私も61歳(5月13日)になりました。もう、彼にエネルギーを使い果たしたという思いです。主人も、次男にはかかわり方がわからないと言うし、今までもそれできました。私のひとり芝居の20年でした。不登校から20年近くわが子に付き合ってきて、他の子どもには忍耐できることが、Tには耐えられないのだということがよく理解できました。性格の歪みなのか、病的なものなのか。それとも、そういう資質を生まれつき持っているものなのか、全くわからないというのが私の現在の気持ちです。

強い母親、弱い父親(まじめで仕事一筋)が、次男のような子どもを作ってしまったのか?私たち夫婦、家族に原因があるのかわかりません。現に、Tの兄は同じ親から生まれ育てられても、公立高校の教師として10年目、エネルギッシュにやっています。弟も弱い人のために働くと言って、特養ホームで元気に働いているのですから。

私たちが元気なうちに、Tが自立してくれることを心から願いながら、昨日より今日、今日より明日と希望を持ち続けています。つき落とされる谷底が浅く感じられるようになったのは、親の進歩か?子どもの進歩か?それとも親も疲れ果てたのか?親がTをある程度あるがままに受容できるようになったのか、さだかではありませんが。とにかく、日々自分を手なずけるのに精いっぱいです。

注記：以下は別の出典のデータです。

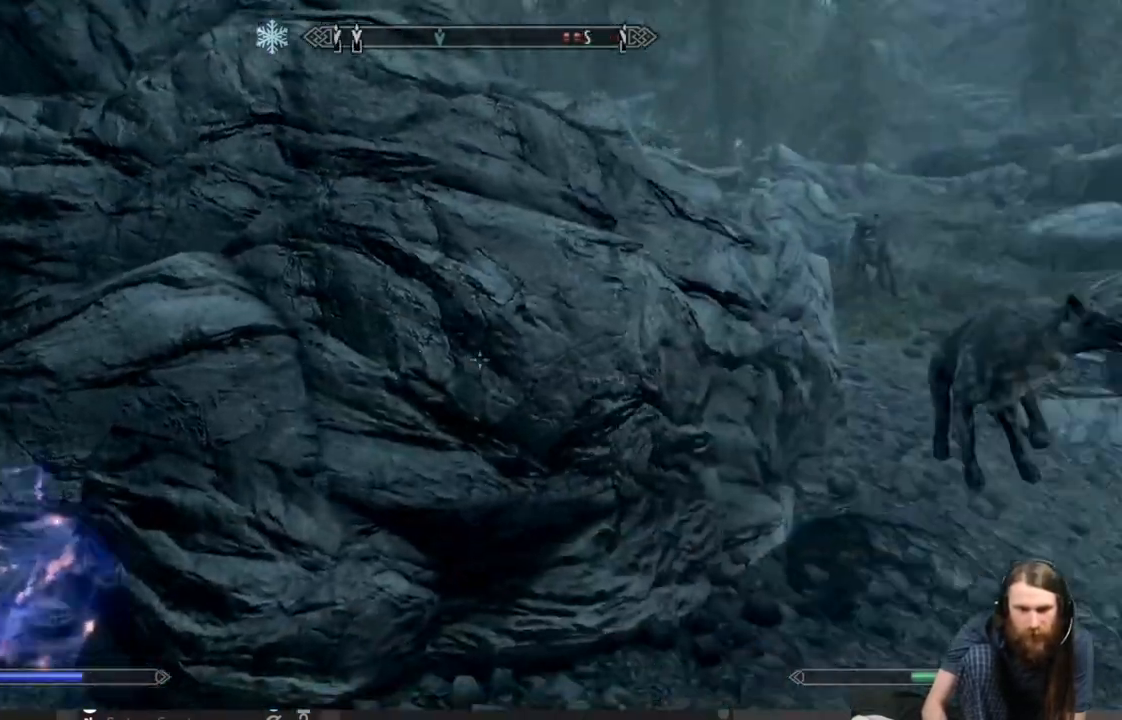
{"buttons": [], "left_stick": "up", "right_stick": "center", "events": [[100, "left_stick", "up-right"], [283, "right_stick", "center"], [317, "left_stick", "up"]]}
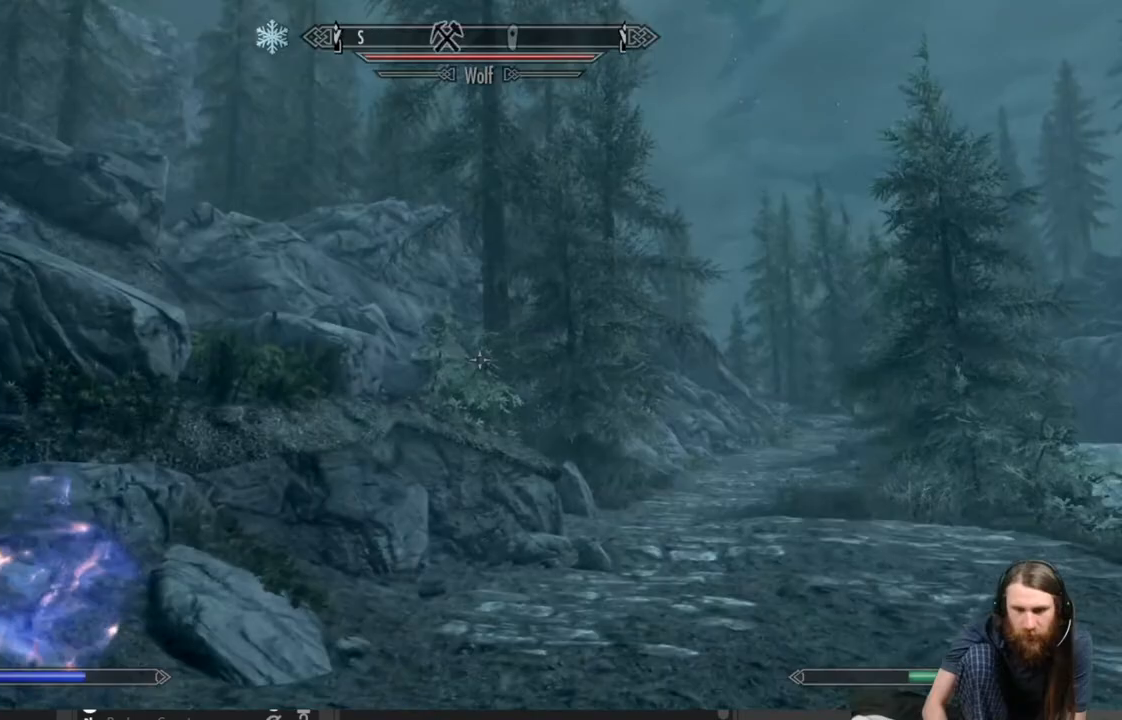
{"buttons": [], "left_stick": "up-right", "right_stick": "left", "events": [[67, "left_stick", "up-right"], [150, "right_stick", "down-right"], [317, "right_stick", "center"], [467, "right_stick", "left"]]}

今振り返ってみると、私がここまで耐えてこられたのは、多くの友人、知人が与えられていたこと、カウンセリングの学びの中で、十分な自己開示ができたことがあると思います。このTとの20年間がなかったら、私自身も軽薄で高慢な人間になり、人の痛みもわからず、人に優しくなれなかったのではとも思います。でも、もうひとりの私は、だれかに優しくされたい!という強い気持ちも持っています。

不登校の子どもを受容することは、つらく逃げだしたくなる時もありますが、忍耐強く待ち続けるしかないような気がいたします。最後に、私の生きる指針となっております、一編の詩を記させていただいて、現在の赤裸々な心境の手記にかえさせていただきます。

 

世の旅(ロシア民謡)

 

この世の旅路はかたくとも

勇みて楽しくたどらばや

いばらを分け森をゆけば

すみれわれにほほえみ

岩根よづれば清水わく

折りふし雨風なる神の

荒れすさぶとも何ぞ

木陰に待てばいつか晴れて

照る日のかげのいとうるわしき

うるわしき

(乙骨三郎詩)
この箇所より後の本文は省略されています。